I had a marvellous time on the walk back, just snap-happy snapping away at anything that took my fancy.
The walk took me through Balgay Cemetery, a place I have walked in ever since I arrived in Dundee some 33 years ago. It never ceases to surprise and that day was no different, with a drear mist popping in and out off the Tay. There was something strangely beautiful and silvery about it, so I went and took some photographs in a place I have walked past millions of times, but never entered . . a waiting room for funeral services.
It sounds quite formal doesn't it, but is in fact just like a wee rural bus station waiting room!
The light and the windows though rendered it magical and rather surreal, so I set the LeicaM2/5cm Elmar at 1/125th of a second and approx f16 and started shooting. 
I even did the unheard of and went and asked a Parky if I could take his portrait . . .anyway.
Now actually from this film something happened which I haven't really found before . . 
I entered the realm of sequences. 
However these were simple, two photograph sequences, rather than elaborate narratives. 
When I developed the film I was rather struck actually by how they seemed to group themselves together on the film, and so have paired a few of them below in what I think are nice little duets (and one triptych) of light and form.
Sequencing is an art, that I have long felt I should pursue (and as you can see below, I definitely haven't got there yet, but it is a start).
A sequence, no matter how loose, separates your precious creations from being 'just' a collection of photographs and takes them into the world of visual narrative.

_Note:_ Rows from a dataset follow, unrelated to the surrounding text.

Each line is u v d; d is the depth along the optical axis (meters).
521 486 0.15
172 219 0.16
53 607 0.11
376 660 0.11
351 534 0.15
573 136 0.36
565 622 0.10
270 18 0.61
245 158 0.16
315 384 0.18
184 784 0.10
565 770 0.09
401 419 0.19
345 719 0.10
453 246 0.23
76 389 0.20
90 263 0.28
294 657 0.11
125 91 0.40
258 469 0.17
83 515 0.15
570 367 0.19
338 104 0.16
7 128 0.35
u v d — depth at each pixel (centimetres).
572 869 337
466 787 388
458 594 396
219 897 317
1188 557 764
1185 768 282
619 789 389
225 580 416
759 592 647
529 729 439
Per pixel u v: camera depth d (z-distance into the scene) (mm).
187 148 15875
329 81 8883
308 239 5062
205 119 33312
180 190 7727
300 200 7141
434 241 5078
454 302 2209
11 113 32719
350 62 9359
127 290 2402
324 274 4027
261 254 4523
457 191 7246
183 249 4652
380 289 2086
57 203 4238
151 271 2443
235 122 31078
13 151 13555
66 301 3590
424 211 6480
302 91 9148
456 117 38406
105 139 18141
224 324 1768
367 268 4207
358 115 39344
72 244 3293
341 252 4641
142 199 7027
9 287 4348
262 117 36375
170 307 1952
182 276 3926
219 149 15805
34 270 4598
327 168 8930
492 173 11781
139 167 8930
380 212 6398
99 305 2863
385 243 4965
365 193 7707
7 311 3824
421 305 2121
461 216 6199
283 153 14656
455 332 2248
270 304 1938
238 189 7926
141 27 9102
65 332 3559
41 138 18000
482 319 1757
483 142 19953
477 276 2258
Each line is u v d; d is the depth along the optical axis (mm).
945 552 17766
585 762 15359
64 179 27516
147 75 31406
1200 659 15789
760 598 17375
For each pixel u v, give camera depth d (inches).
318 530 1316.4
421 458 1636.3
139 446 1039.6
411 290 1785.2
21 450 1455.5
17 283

Now if all this sounds a bit artsy-fartsy, worryeth not, I am not going to go all pseud on you (I hate 'art-speak' more than most, having been on the end of it at college) but a sequence isn't artifice, it is a genuine and valid photographic principle, and one which is all the more valid in these days of a billion-images-everywhere-you-turn-anyone-can-take-a-photo-innit.
I mean, face it folks, we (that's you and me I am talking about} have become about as relevant to the modern world as Catweazle.







Spot the difference - both now irrelevant to the modern world (though Catweazle always was . . I suppose that was the point of the program!)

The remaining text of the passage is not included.